Sunoco, Inc. v. United States
128 Fed. Cl. 345
| Fed. Cl. | 2016Background
- Sunoco blended ethanol into fuel and claimed the alcohol fuel mixture excise tax credit under 26 U.S.C. § 6426(b); the question is whether that credit must be treated as a reduction of excise tax when computing income-tax deductions (i.e., whether taxpayers must use net excise tax after credits).
- The IRS issued inconsistent internal guidance: a 2013 Chief Counsel Advisory (non‑precedential) said similar credits were not gross income; a 2014 CCA (non‑precedential) reversed, treating the credit as reducing deductible excise tax.
- After Sunoco filed suit, the IRS issued Notice 2015‑56 (a precedential notice) siding with the 2014 CCA and requiring reduction of excise tax for income‑tax deduction purposes.
- Sunoco sought internal IRS documents to show Notice 2015‑56 should not receive Skidmore deference; the Government resisted as irrelevant and privileged.
- The Court analyzed whether Notice 2015‑56 merits Skidmore deference and whether the requested documents were necessary to resolve that question.

....

■ What to do ■
- a) Rewrite the case summary from "- The IRS issued" to "income‑tax deduction purposes.", replacing "IRS" with "Internal Revenue Service".
- b) List every piece of IRS guidance that the case summary mentions.
Rely only on the case summary.

....

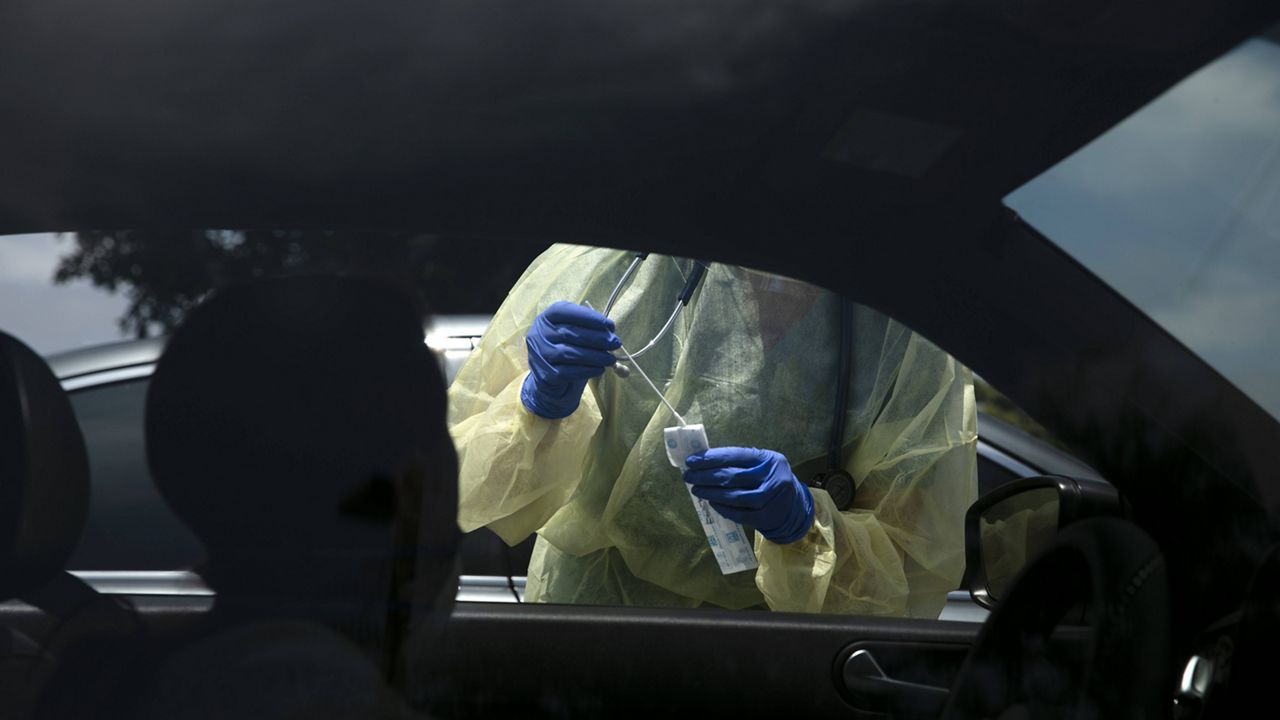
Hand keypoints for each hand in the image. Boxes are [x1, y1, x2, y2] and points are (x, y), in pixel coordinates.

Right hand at [521, 301, 620, 418]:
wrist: (549, 375)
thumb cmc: (565, 347)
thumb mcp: (573, 332)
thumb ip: (588, 327)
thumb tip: (610, 330)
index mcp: (546, 318)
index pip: (565, 312)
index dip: (589, 317)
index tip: (610, 325)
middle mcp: (538, 334)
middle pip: (569, 333)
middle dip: (597, 338)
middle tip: (615, 343)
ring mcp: (540, 355)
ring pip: (569, 353)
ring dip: (594, 356)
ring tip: (611, 359)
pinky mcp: (545, 374)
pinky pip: (567, 372)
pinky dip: (587, 370)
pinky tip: (600, 369)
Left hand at [683, 447, 814, 543]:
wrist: (793, 507)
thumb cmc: (769, 481)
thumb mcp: (762, 465)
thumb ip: (739, 462)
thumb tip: (703, 462)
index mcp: (769, 459)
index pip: (734, 456)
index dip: (710, 458)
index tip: (691, 461)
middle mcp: (771, 478)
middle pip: (731, 476)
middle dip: (705, 476)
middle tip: (688, 476)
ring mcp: (769, 499)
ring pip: (733, 496)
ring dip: (710, 493)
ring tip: (696, 489)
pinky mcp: (765, 517)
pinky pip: (738, 513)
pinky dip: (722, 508)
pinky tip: (711, 503)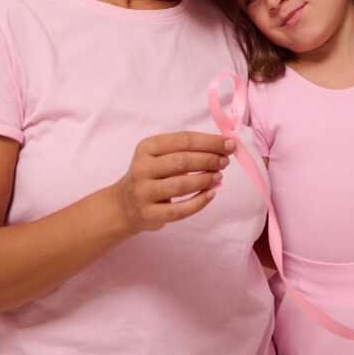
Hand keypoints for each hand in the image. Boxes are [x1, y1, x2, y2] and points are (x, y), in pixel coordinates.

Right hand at [113, 132, 232, 234]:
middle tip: (225, 161)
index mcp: (147, 147)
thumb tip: (223, 146)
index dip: (210, 142)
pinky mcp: (149, 214)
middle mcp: (142, 168)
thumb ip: (187, 149)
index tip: (229, 143)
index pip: (183, 140)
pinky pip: (180, 210)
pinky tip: (211, 194)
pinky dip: (199, 202)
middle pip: (183, 161)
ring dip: (205, 179)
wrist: (124, 205)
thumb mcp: (160, 155)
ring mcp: (144, 192)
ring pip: (181, 185)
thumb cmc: (151, 175)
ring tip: (218, 176)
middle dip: (209, 159)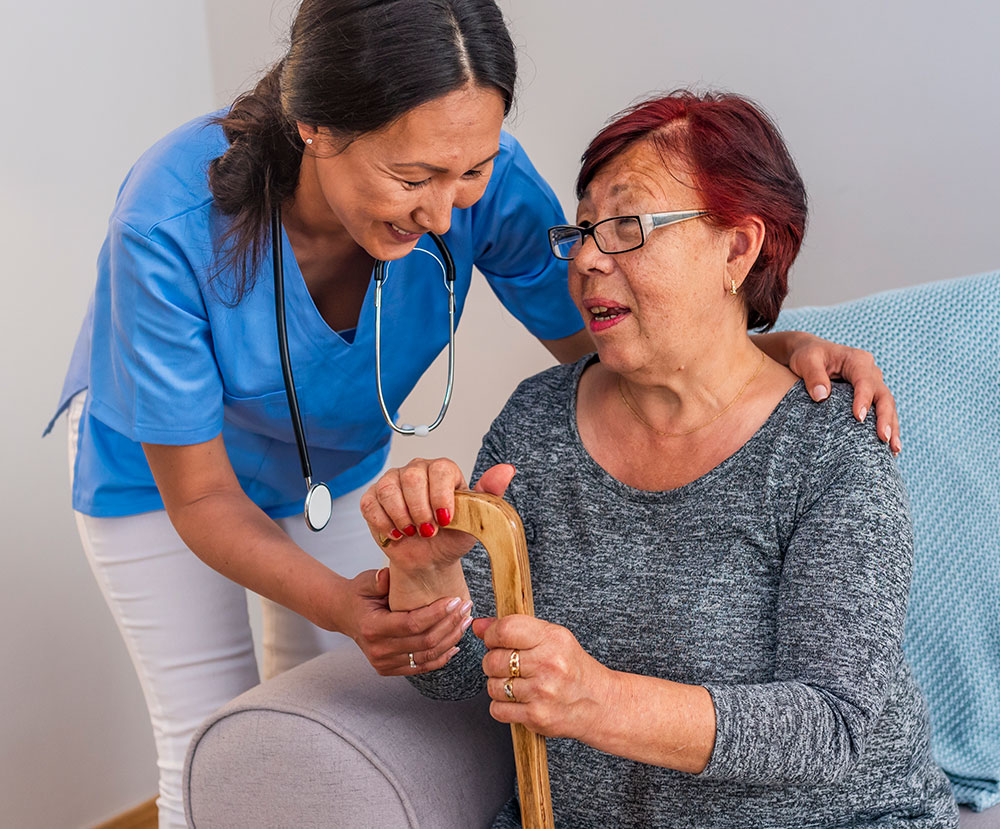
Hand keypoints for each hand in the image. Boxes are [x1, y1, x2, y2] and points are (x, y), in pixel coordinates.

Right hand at [342, 566, 471, 675]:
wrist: (344, 615)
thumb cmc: (359, 595)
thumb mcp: (365, 582)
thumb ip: (377, 580)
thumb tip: (388, 576)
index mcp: (372, 627)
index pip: (412, 624)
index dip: (437, 614)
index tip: (455, 600)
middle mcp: (377, 650)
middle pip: (424, 642)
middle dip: (450, 624)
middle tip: (466, 608)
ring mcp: (384, 663)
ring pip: (427, 656)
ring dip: (451, 639)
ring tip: (465, 622)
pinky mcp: (390, 669)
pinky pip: (422, 666)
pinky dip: (442, 656)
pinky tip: (455, 643)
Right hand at [359, 459, 516, 573]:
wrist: (430, 560)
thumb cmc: (453, 537)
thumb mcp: (477, 519)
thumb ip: (490, 492)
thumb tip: (507, 469)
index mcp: (444, 470)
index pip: (440, 469)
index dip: (440, 496)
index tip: (445, 520)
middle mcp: (417, 470)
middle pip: (412, 477)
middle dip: (420, 511)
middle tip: (428, 531)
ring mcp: (393, 481)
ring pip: (389, 488)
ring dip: (402, 517)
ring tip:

....

■ Answers per task ■
- a)
- The Internal Revenue Service issued inconsistent internal guidance: a 2013 Chief Counsel Advisory (non‑precedential) said similar credits were not gross income; a 2014 CCA (non‑precedential) reversed, treating the credit as reducing deductible excise tax.
- After Sunoco filed suit, the Internal Revenue Service issued Notice 2015‑56 (a precedential notice) siding with the 2014 CCA and requiring reduction of excise tax for income‑tax deduction purposes.

- b)
- the 2013 Chief Counsel Advisory
- the 2014 CCA
- Notice 2015‑56